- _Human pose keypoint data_
※
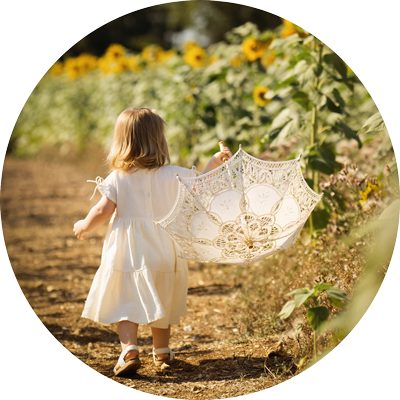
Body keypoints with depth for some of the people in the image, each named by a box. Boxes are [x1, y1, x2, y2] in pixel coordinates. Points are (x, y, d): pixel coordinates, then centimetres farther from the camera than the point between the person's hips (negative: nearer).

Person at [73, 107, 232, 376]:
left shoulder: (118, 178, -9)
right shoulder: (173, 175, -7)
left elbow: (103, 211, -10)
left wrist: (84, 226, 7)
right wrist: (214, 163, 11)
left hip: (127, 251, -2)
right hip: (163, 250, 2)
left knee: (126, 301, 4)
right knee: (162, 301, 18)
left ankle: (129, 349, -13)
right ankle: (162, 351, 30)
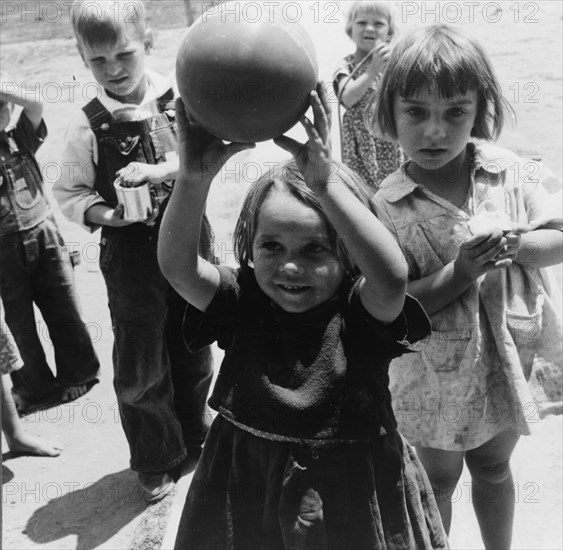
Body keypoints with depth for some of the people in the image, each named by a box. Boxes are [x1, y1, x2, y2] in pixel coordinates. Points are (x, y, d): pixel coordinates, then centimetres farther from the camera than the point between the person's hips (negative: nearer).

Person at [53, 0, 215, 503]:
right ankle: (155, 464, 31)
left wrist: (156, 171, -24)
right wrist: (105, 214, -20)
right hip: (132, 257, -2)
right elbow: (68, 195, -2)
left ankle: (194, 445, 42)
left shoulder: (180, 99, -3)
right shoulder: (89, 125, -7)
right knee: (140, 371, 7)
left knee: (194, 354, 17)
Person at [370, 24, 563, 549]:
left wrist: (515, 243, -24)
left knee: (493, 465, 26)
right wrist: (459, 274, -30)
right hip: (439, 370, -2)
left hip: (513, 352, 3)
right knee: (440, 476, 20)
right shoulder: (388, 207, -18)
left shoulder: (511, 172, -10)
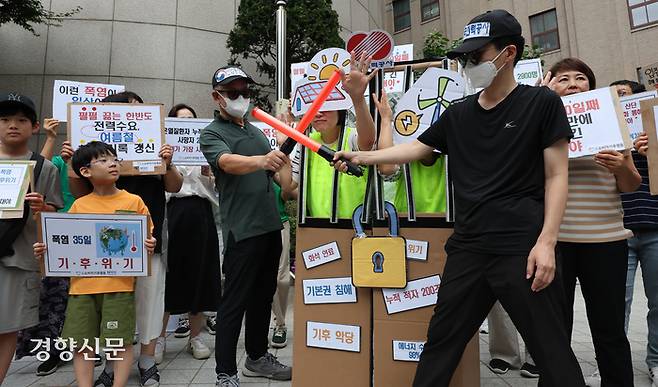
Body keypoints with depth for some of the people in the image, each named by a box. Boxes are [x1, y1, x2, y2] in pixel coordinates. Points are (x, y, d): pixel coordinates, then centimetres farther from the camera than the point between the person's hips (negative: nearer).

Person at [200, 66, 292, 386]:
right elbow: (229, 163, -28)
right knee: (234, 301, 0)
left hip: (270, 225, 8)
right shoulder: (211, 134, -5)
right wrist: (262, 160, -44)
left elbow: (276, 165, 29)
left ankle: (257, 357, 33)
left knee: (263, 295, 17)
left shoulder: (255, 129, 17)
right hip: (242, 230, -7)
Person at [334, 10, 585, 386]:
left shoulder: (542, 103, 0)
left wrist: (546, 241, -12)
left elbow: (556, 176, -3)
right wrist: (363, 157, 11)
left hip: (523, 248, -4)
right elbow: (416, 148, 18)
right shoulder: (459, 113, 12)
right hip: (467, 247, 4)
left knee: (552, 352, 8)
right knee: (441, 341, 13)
※
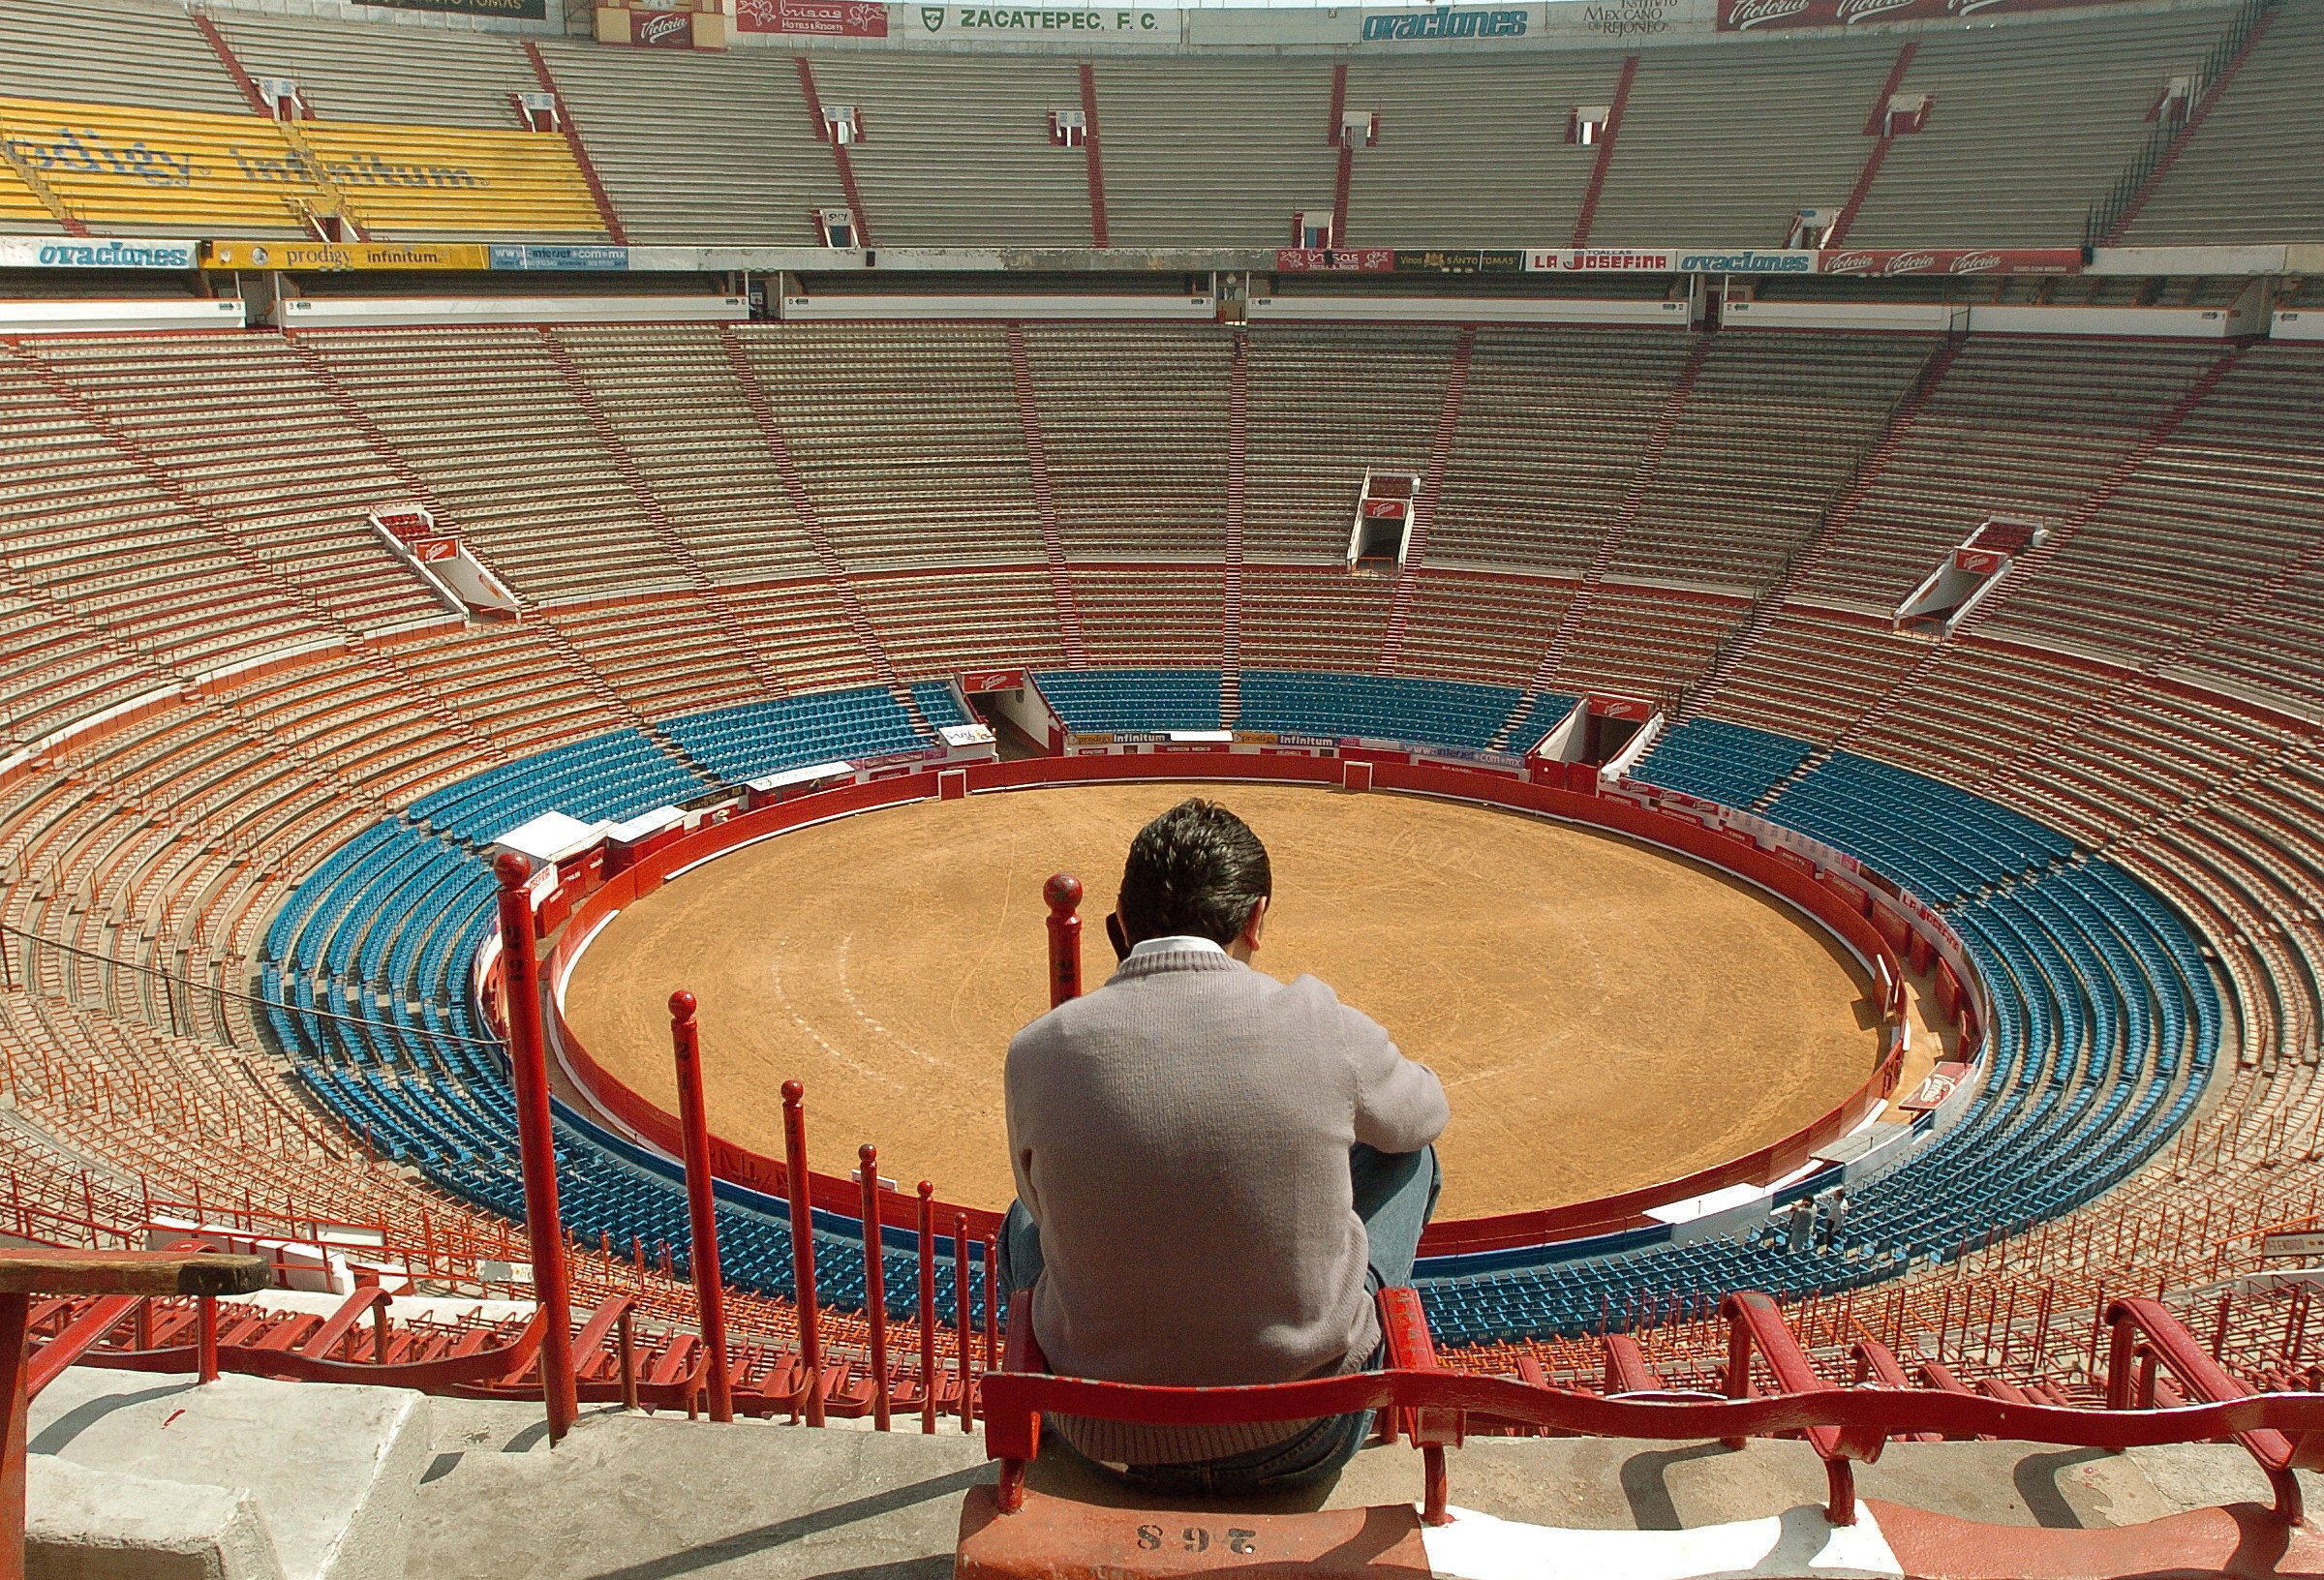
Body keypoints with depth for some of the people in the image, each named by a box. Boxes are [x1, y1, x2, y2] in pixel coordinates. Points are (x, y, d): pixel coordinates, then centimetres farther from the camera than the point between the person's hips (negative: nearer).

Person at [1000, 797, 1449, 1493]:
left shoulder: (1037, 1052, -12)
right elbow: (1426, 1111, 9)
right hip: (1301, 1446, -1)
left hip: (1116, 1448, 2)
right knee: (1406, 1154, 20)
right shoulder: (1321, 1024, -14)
※
- _TASK TO COMPLETE_
Give the stretch of the records above from the line containing "right ankle: (162, 351, 30)" through the line containing "left wrist: (515, 243, -24)" as a JSON list of strings, one per line, leaving out blank lines and the pictures.

- _COMPLETED EXERCISE_
[
  "right ankle: (162, 351, 30)",
  "Body keypoints with depth for some of the people in the image, each named by a box. Boxes are [x1, y1, x2, y2] in pixel coordinates. Points are (x, y, d): pixel coordinates, then centimetres farther from the camera than the point between the person's hips (negative: nearer).",
  "Person at [53, 0, 215, 503]:",
  "right ankle: (155, 464, 31)",
  "left wrist: (156, 171, -24)",
  "right wrist: (105, 214, -20)",
  "right hip: (132, 257, -2)",
  "right elbow: (68, 195, -2)",
  "left ankle: (194, 445, 42)",
  "left shoulder: (180, 99, -3)",
  "right shoulder: (89, 125, -7)",
  "right knee: (140, 371, 7)",
  "left knee: (194, 354, 17)",
  "Person at [370, 24, 563, 549]:",
  "left wrist: (515, 243, -24)"
]